-- DIRECTIONS --
Please write out every record exactly, but keep any images out of it.

-- RECORD EXTRACTS --
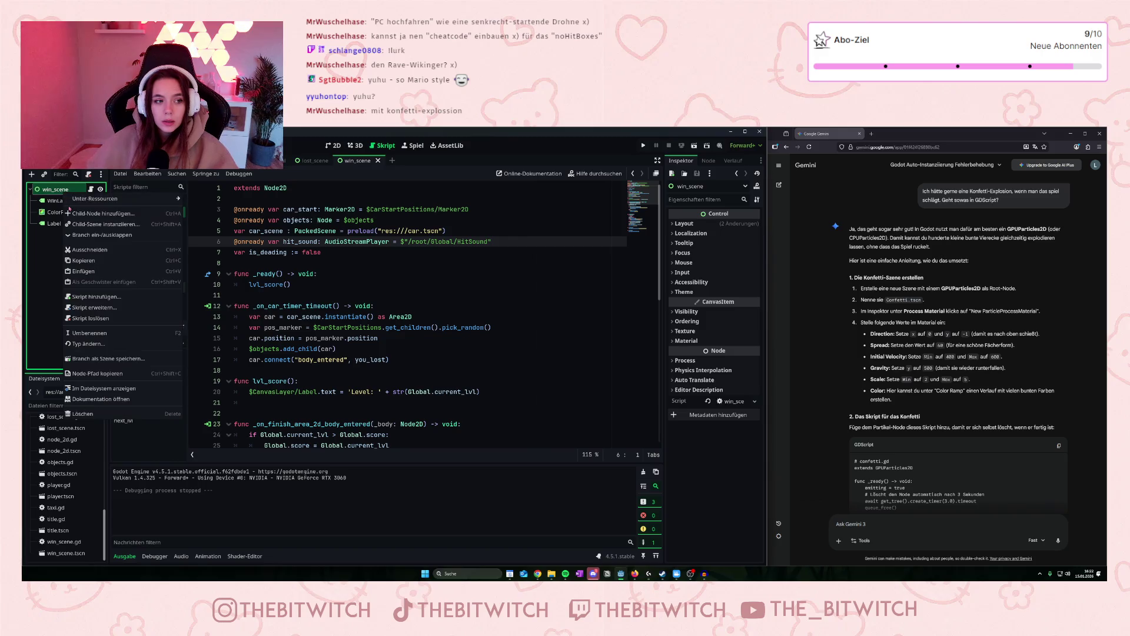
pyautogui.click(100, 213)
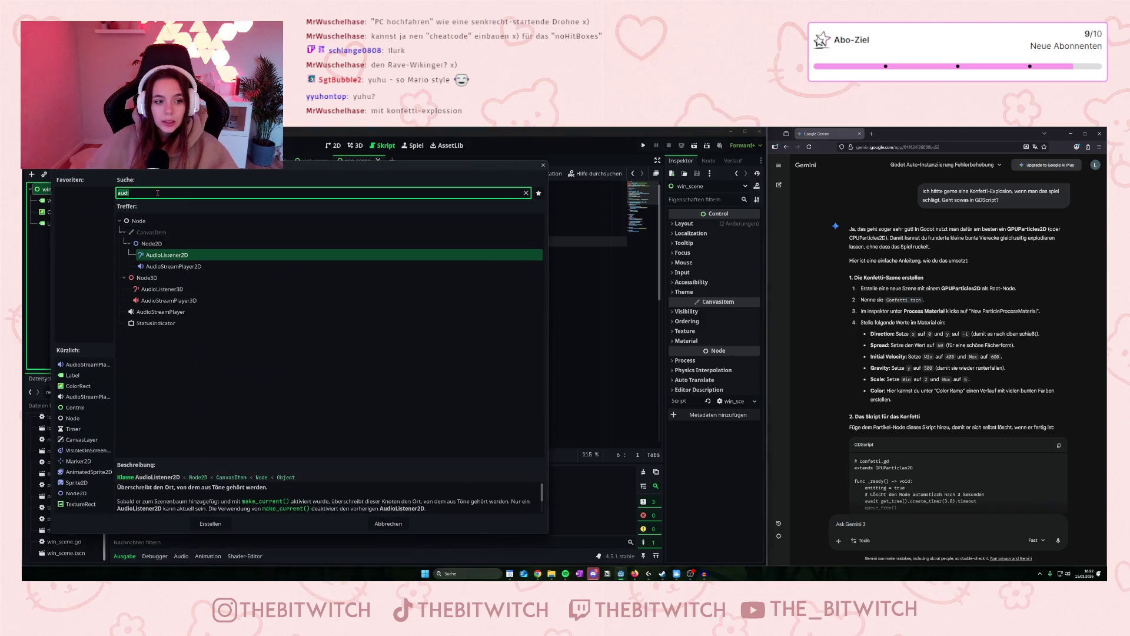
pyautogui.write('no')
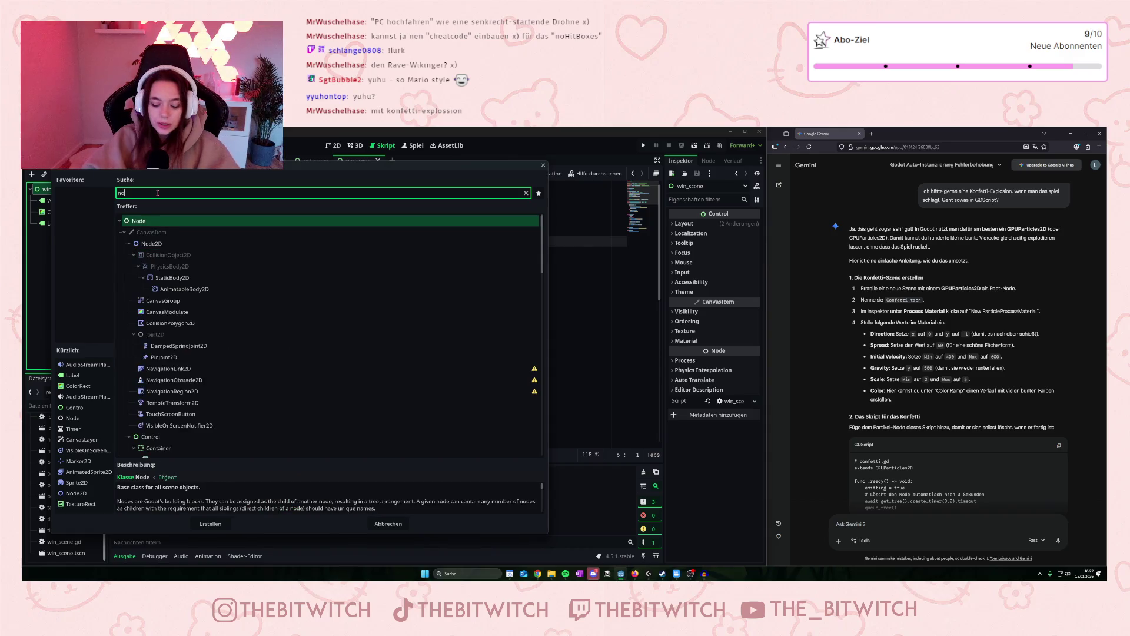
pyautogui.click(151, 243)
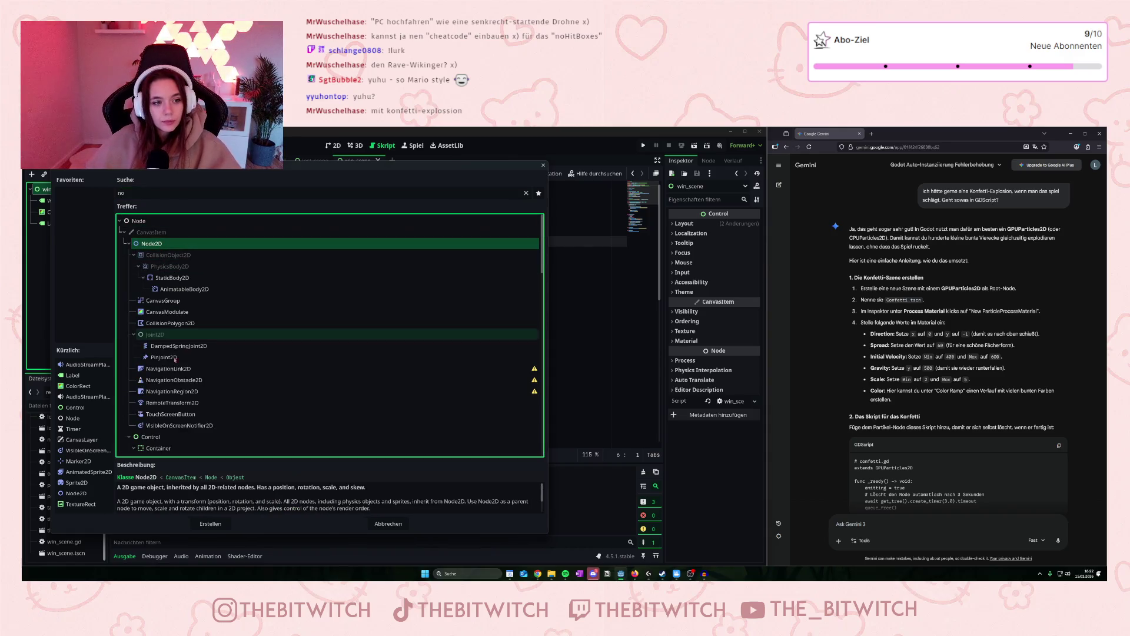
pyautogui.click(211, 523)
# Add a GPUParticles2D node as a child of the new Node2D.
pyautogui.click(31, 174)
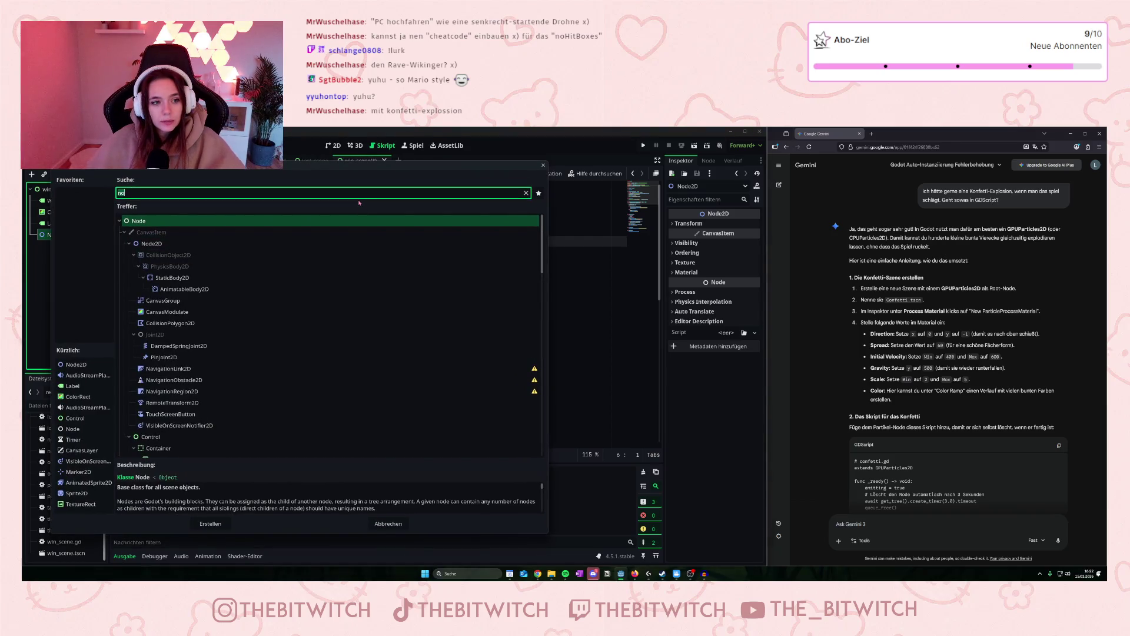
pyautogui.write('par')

-- YOUR SOLUTION --
pyautogui.click(100, 213)
pyautogui.write('no')
pyautogui.click(151, 243)
pyautogui.click(211, 523)
# Add a GPUParticles2D node as a child of the new Node2D.
pyautogui.click(31, 174)
pyautogui.write('par')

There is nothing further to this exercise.